Here is an example of how new collaborations led Dr. Karikó to success:
As Dr. Karikó explained to us, she was working in 1998 on using messenger RNA to treat cerebral diseases and strokes when she met Dr. Drew Weissman, who was working on creating a vaccine against HIV.
Dr. Karikó told us that while collaborating with Dr. Weissman, she soon realized that the mRNA she was making was inflammatory, thus useless for treating stroke patients, which was her ultimate goal. Because she had worked on the mRNA therapeutic project for a decade by then, she was disappointed that the mRNA she made was useless and started to investigate if she could create a non-immunogenic messenger RNA that could be used for therapy.
When Dr. Karikó met with Dr. Ugur Sahin, CEO of BioNTech, in Germany in 2013, she was offered a vice president position in the company and the opportunity to develop nucleoside-modified mRNA for therapy.
Later, in 2017, together with Drew Weissman and Norbert Pardi, Dr. Karikó says they published their surprising discovery that non-immunogenic mRNA formulated with Lipid Nano Particle (LNP) was also a very potent vaccine against Zika virus.
Later she also started to use non-inflammatory mRNA to create a flu vaccine.
When the coronavirus pandemic started in 2020, BioNTech switched to focus on creating an mRNA coronavirus vaccine, which is ultimately what became successful and widely used all over the world.
Lesson 3: Get a support system.
Cultivate relationships, get a support system, and even create a rebel alliance with people with whom you can be friends and work.
Dr. Karikó’s support system was her husband, her daughter, and the other researchers at the University of Szeged, the Biological Research Center, Szeged Hungary, then at Temple University, and lastly at the University of Pennsylvania starting with Dr. Elliot Barnathan.
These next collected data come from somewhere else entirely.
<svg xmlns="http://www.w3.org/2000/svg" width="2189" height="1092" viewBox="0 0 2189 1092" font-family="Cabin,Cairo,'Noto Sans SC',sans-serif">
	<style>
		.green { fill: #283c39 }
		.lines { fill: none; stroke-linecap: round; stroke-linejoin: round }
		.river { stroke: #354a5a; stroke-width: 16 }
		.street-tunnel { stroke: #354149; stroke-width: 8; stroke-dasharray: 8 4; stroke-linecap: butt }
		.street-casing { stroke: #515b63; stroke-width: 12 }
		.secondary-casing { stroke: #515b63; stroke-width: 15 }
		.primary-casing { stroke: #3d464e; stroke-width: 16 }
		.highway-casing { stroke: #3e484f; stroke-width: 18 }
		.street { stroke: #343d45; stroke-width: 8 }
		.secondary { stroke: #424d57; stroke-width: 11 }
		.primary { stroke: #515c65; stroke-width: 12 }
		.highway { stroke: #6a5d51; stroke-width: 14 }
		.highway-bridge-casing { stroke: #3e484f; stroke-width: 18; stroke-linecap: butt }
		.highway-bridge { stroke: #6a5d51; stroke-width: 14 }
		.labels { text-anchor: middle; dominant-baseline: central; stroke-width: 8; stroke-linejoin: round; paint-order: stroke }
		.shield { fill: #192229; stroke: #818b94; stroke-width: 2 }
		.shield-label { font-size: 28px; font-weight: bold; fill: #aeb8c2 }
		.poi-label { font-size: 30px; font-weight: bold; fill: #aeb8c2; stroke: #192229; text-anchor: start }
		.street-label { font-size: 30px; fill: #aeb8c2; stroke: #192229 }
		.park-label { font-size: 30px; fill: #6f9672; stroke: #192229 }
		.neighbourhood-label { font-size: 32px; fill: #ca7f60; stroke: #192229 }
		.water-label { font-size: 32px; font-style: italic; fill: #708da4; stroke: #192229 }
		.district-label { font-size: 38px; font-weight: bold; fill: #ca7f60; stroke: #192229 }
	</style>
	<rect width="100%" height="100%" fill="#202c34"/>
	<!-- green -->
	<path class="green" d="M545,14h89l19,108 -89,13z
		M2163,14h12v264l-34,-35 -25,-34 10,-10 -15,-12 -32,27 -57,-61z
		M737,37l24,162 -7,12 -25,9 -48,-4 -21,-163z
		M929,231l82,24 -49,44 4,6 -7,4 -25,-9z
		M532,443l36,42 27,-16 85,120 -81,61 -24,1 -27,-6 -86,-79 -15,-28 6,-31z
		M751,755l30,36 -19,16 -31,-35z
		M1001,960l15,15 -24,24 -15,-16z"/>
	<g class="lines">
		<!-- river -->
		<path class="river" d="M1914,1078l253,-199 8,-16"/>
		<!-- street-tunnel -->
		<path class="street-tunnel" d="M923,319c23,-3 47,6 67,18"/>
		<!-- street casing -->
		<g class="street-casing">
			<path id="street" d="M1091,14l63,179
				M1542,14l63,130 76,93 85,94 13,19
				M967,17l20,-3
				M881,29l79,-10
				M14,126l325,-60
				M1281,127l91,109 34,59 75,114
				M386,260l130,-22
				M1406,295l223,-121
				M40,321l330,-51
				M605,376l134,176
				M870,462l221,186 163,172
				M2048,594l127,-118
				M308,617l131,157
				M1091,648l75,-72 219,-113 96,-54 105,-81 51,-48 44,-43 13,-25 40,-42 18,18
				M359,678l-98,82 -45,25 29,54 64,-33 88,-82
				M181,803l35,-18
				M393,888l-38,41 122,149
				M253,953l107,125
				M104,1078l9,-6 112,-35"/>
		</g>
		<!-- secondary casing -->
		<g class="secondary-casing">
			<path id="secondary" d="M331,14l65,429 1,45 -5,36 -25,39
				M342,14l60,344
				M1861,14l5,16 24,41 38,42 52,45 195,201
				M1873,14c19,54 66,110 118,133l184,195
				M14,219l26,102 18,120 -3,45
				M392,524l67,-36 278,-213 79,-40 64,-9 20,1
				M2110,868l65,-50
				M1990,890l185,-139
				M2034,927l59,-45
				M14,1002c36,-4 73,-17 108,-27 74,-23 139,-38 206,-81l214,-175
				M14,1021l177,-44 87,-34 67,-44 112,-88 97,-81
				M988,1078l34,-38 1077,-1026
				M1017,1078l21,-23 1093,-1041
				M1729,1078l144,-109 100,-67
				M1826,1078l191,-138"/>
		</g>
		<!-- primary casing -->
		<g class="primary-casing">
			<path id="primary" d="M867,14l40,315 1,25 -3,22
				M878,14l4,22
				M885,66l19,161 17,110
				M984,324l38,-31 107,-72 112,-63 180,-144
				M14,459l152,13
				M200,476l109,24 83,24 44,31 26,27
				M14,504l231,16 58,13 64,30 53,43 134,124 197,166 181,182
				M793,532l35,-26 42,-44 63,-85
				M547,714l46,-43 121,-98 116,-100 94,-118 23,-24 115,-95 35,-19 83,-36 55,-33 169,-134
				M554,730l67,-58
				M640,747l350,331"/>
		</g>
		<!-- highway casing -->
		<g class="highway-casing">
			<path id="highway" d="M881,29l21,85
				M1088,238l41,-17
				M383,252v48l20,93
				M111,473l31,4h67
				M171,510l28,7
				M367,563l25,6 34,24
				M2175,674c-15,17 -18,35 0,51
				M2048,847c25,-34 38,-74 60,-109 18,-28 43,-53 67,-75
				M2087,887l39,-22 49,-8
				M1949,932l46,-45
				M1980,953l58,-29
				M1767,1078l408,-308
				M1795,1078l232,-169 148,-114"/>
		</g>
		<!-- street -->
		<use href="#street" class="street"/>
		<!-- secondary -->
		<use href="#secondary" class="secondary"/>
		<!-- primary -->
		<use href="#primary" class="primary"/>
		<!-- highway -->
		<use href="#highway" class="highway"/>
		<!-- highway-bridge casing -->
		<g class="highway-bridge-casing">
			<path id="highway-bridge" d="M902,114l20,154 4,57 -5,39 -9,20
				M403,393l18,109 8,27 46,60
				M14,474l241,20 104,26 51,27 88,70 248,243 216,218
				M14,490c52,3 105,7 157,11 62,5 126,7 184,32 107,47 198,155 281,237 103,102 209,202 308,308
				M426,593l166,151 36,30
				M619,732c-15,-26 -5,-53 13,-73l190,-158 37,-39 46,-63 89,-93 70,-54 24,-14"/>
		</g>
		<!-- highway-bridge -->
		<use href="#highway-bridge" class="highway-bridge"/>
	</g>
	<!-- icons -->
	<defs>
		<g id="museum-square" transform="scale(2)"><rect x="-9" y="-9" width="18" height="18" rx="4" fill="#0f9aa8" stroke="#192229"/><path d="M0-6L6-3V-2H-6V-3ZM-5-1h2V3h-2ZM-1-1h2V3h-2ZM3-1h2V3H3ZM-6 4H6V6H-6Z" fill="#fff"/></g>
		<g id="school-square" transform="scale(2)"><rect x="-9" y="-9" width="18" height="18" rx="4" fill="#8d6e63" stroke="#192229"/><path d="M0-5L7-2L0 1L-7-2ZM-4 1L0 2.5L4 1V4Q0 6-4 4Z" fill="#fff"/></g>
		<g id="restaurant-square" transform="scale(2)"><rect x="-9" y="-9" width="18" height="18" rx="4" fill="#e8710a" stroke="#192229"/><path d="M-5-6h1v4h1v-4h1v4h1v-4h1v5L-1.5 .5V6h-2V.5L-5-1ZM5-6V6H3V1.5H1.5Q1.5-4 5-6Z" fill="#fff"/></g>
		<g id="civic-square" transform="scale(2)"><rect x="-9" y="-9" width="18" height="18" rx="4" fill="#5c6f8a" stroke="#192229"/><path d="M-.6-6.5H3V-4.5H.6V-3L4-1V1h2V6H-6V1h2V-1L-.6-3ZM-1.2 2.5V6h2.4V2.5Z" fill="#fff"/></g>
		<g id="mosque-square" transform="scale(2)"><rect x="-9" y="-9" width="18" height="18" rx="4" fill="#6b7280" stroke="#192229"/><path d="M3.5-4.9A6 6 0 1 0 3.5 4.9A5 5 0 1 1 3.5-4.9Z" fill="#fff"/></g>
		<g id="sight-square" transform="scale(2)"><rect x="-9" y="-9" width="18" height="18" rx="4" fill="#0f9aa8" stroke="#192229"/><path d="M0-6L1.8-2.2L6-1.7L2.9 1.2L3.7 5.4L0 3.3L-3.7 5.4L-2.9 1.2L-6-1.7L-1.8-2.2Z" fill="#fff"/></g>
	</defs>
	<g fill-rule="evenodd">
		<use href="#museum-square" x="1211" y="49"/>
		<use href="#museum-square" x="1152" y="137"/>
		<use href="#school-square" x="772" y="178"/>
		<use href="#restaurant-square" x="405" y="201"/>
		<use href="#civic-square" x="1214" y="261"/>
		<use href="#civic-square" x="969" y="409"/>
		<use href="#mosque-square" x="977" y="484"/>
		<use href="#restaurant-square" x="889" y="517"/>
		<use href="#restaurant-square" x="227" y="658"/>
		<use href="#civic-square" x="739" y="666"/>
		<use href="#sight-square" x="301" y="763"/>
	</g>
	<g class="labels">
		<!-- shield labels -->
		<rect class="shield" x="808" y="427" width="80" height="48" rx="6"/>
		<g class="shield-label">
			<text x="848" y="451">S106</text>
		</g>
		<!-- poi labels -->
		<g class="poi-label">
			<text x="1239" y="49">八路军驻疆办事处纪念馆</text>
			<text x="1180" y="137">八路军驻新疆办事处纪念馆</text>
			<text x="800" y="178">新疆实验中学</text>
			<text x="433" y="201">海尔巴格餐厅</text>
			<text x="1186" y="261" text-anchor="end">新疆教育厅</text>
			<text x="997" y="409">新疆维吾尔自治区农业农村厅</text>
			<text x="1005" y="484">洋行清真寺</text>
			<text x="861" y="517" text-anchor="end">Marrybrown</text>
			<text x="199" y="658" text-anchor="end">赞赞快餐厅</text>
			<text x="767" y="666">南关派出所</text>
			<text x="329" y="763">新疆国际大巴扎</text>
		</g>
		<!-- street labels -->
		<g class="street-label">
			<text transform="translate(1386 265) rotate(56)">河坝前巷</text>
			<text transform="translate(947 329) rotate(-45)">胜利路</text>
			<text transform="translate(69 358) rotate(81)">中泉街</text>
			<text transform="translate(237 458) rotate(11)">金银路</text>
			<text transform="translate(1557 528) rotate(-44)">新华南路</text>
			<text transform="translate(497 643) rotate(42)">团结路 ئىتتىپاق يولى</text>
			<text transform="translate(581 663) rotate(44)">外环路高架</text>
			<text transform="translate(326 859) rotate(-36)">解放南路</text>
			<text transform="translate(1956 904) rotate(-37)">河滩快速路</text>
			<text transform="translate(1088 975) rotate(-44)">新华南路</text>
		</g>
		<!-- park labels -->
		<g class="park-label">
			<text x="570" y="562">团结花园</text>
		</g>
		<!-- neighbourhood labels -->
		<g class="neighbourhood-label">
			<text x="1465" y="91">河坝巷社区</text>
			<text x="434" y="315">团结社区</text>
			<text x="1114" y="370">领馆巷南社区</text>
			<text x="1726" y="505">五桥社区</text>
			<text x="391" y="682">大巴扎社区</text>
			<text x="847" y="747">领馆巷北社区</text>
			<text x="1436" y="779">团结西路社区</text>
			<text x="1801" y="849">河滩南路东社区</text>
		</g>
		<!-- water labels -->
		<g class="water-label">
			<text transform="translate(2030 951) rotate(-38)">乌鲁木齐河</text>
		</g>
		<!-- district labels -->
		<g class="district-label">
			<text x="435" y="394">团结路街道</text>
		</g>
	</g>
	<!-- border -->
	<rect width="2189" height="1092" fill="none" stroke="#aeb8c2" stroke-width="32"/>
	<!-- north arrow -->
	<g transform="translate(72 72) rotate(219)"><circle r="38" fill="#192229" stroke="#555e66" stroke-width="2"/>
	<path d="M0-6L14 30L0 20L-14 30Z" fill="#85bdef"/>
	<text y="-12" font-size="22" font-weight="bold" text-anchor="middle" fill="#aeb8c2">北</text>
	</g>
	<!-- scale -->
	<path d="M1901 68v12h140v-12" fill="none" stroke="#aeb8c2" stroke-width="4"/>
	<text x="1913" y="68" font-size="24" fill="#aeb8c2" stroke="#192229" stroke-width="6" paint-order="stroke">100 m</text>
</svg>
Her friendship and deep collaboration with Dr. Drew Weissman, whom she met at the University of Pennsylvania in 1998, allowed them to fight together to bring their mRNA technique to success. Later the collaboration with Dr. Ugur Sahin and his wife, Dr. Ozlem Türeci, led to the success of the mRNA COVID-19 vaccine.
Lesson 4: Know when to be more loyal to your idea than to your organization.
Dr. Karikó explained to us that in 1995, the University of Pennsylvania demoted her from her faculty position, leading to a tenure position, to a lower, post-doc-level position that couldn’t lead to any tenure but could allow her to continue her research. However, her colleague, Dr. Elliot Barnathan, continued to support her salary and gave her access to his lab for her mRNA research, where she had the help of neurosurgeon resident Dr. David Langer.
Later, in another small lab at the Neurosurgery department, Dr. Karikó created her non-immunogenic mRNA.
Continuing Dr. Karikó’s research and turning down any possibility to a tenure position that was not compatible with continuing research later turned out to be the right choice, given the worldwide success of Dr. Karikó’s mRNA technique. The University of Pennsylvania had given up on any mRNA potential success, but Dr. Karikó never gave up.
Lesson 5: Expect criticism.
If you stay true to your unconventional beliefs, you can expect others to criticize you and even punish you for prioritizing your beliefs.
For many years, Dr. Karikó didn’t manage to get any grants for her research on mRNA, and she was criticized by fellow scientists. Later, RNARx, the company that she and Dr. Drew Weissman created, couldn’t get any investors. Nobody believed in them.